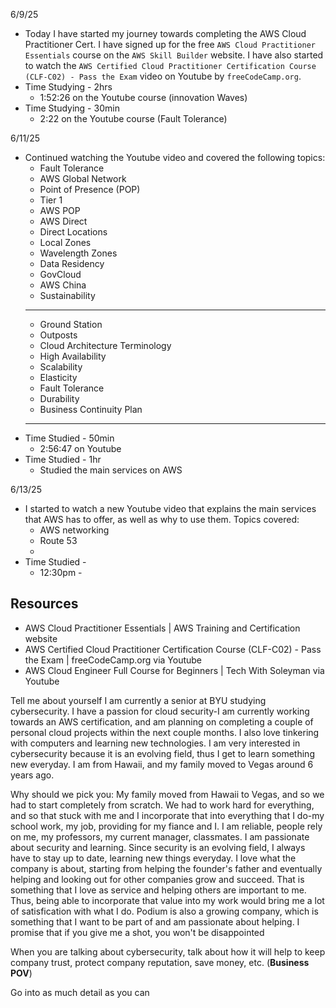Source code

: 6/9/25
- Today I have started my journey towards completing the AWS Cloud Practitioner Cert. I have signed up for the free `AWS Cloud Practitioner Essentials` course on the `AWS Skill Builder` website. I have also started to watch the `AWS Certified Cloud Practitioner Certification Course (CLF-C02) - Pass the Exam` video on Youtube by `freeCodeCamp.org`.
- Time Studying - 2hrs
	- 1:52:26 on the Youtube course (innovation Waves)
- Time Studying - 30min
	- 2:22 on the Youtube course (Fault Tolerance)

6/11/25
- Continued watching the Youtube video and covered the following topics:
	- Fault Tolerance
	- AWS Global Network
	- Point of Presence (POP)
	- Tier 1
	- AWS POP
	- AWS Direct
	- Direct Locations
	- Local Zones
	- Wavelength Zones
	- Data Residency
	- GovCloud
	- AWS China
	- Sustainability
	- -----------------------
	- Ground Station
	- Outposts
	- Cloud Architecture Terminology
	- High Availability
	- Scalability
	- Elasticity
	- Fault Tolerance
	- Durability
	- Business Continuity Plan
	- -----------------------
- Time Studied - 50min
	- 2:56:47 on Youtube
- Time Studied - 1hr
	- Studied the main services on AWS

6/13/25
- I started to watch a new Youtube video that explains the main services that AWS has to offer, as well as why to use them. Topics covered:
	- AWS networking
	- Route 53
	- 
- Time Studied - 
	- 12:30pm - 

## Resources
- AWS Cloud Practitioner Essentials | AWS Training and Certification website
- AWS Certified Cloud Practitioner Certification Course (CLF-C02) - Pass the Exam | freeCodeCamp.org via Youtube
- AWS Cloud Engineer Full Course for Beginners | Tech With Soleyman via Youtube


Tell me about yourself
I am currently a senior at BYU studying cybersecurity. I have a passion for cloud security-I am currently working towards an AWS certification, and am planning on completing a couple of personal cloud projects within the next couple months. I also love tinkering with computers and learning new technologies. I am very interested in cybersecurity because it is an evolving field, thus I get to learn something new everyday. I am from Hawaii, and my family moved to Vegas around 6 years ago. 

Why should we pick you:
My family moved from Hawaii to Vegas, and so we had to start completely from scratch. We had to work hard for everything, and so that stuck with me and I incorporate that into everything that I do-my school work, my job, providing for my fiance and I. I am reliable, people rely on me, my professors, my current manager, classmates. I am passionate about security and learning. Since security is an evolving field, I always have to stay up to date, learning new things everyday. I love what the company is about, starting from helping the founder's father and eventually helping and looking out for other companies grow and succeed. That is something that I love as service and helping others are important to me. Thus, being able to incorporate that value into my work would bring me a lot of satisfication with what I do. Podium is also a growing company, which is something that I want to be part of and am passionate about helping. I promise that if you give me a shot, you won't be disappointed

When you are talking about cybersecurity, talk about how it will help to keep company trust, protect company reputation, save money, etc. (**Business POV**)

Go into as much detail as you can


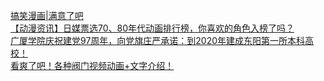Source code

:   
[搞笑漫画|满意了吧](http://www.dianyue.me/archives/124/xlf74nmgljg1pcj0/)  
[【动漫资讯】日媒票选70、80年代动画排行榜，你喜欢的角色入榜了吗？](http://www.dianyue.me/archives/800/dlm5n77an4d83iur/)  
[广厦学院庆祝建党97周年，向党旗庄严承诺：到2020年建成东阳第一所本科高校！](http://www.dianyue.me/archives/695/jl8n887mteh5qiwh/)  
[看爽了吧！各种阀门视频动画+文字介绍！](http://www.dianyue.me/archives/977/jl8n887mteh5qiwh/)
········
**TRY IT:** Reproduce the text of every listing above with each "Youtube" renamed to "YouTube" and everything else left unchanged. Leave out the pictures.

**SOLUTION TO THIS PROBLEM:**
Source code

: 6/9/25
- Today I have started my journey towards completing the AWS Cloud Practitioner Cert. I have signed up for the free `AWS Cloud Practitioner Essentials` course on the `AWS Skill Builder` website. I have also started to watch the `AWS Certified Cloud Practitioner Certification Course (CLF-C02) - Pass the Exam` video on YouTube by `freeCodeCamp.org`.
- Time Studying - 2hrs
	- 1:52:26 on the YouTube course (innovation Waves)
- Time Studying - 30min
	- 2:22 on the YouTube course (Fault Tolerance)

6/11/25
- Continued watching the YouTube video and covered the following topics:
	- Fault Tolerance
	- AWS Global Network
	- Point of Presence (POP)
	- Tier 1
	- AWS POP
	- AWS Direct
	- Direct Locations
	- Local Zones
	- Wavelength Zones
	- Data Residency
	- GovCloud
	- AWS China
	- Sustainability
	- -----------------------
	- Ground Station
	- Outposts
	- Cloud Architecture Terminology
	- High Availability
	- Scalability
	- Elasticity
	- Fault Tolerance
	- Durability
	- Business Continuity Plan
	- -----------------------
- Time Studied - 50min
	- 2:56:47 on YouTube
- Time Studied - 1hr
	- Studied the main services on AWS

6/13/25
- I started to watch a new YouTube video that explains the main services that AWS has to offer, as well as why to use them. Topics covered:
	- AWS networking
	- Route 53
	- 
- Time Studied - 
	- 12:30pm - 

## Resources
- AWS Cloud Practitioner Essentials | AWS Training and Certification website
- AWS Certified Cloud Practitioner Certification Course (CLF-C02) - Pass the Exam | freeCodeCamp.org via YouTube
- AWS Cloud Engineer Full Course for Beginners | Tech With Soleyman via YouTube


Tell me about yourself
I am currently a senior at BYU studying cybersecurity. I have a passion for cloud security-I am currently working towards an AWS certification, and am planning on completing a couple of personal cloud projects within the next couple months. I also love tinkering with computers and learning new technologies. I am very interested in cybersecurity because it is an evolving field, thus I get to learn something new everyday. I am from Hawaii, and my family moved to Vegas around 6 years ago. 

Why should we pick you:
My family moved from Hawaii to Vegas, and so we had to start completely from scratch. We had to work hard for everything, and so that stuck with me and I incorporate that into everything that I do-my school work, my job, providing for my fiance and I. I am reliable, people rely on me, my professors, my current manager, classmates. I am passionate about security and learning. Since security is an evolving field, I always have to stay up to date, learning new things everyday. I love what the company is about, starting from helping the founder's father and eventually helping and looking out for other companies grow and succeed. That is something that I love as service and helping others are important to me. Thus, being able to incorporate that value into my work would bring me a lot of satisfication with what I do. Podium is also a growing company, which is something that I want to be part of and am passionate about helping. I promise that if you give me a shot, you won't be disappointed

When you are talking about cybersecurity, talk about how it will help to keep company trust, protect company reputation, save money, etc. (**Business POV**)

Go into as much detail as you can


Source code

:   
[搞笑漫画|满意了吧](http://www.dianyue.me/archives/124/xlf74nmgljg1pcj0/)  
[【动漫资讯】日媒票选70、80年代动画排行榜，你喜欢的角色入榜了吗？](http://www.dianyue.me/archives/800/dlm5n77an4d83iur/)  
[广厦学院庆祝建党97周年，向党旗庄严承诺：到2020年建成东阳第一所本科高校！](http://www.dianyue.me/archives/695/jl8n887mteh5qiwh/)  
[看爽了吧！各种阀门视频动画+文字介绍！](http://www.dianyue.me/archives/977/jl8n887mteh5qiwh/)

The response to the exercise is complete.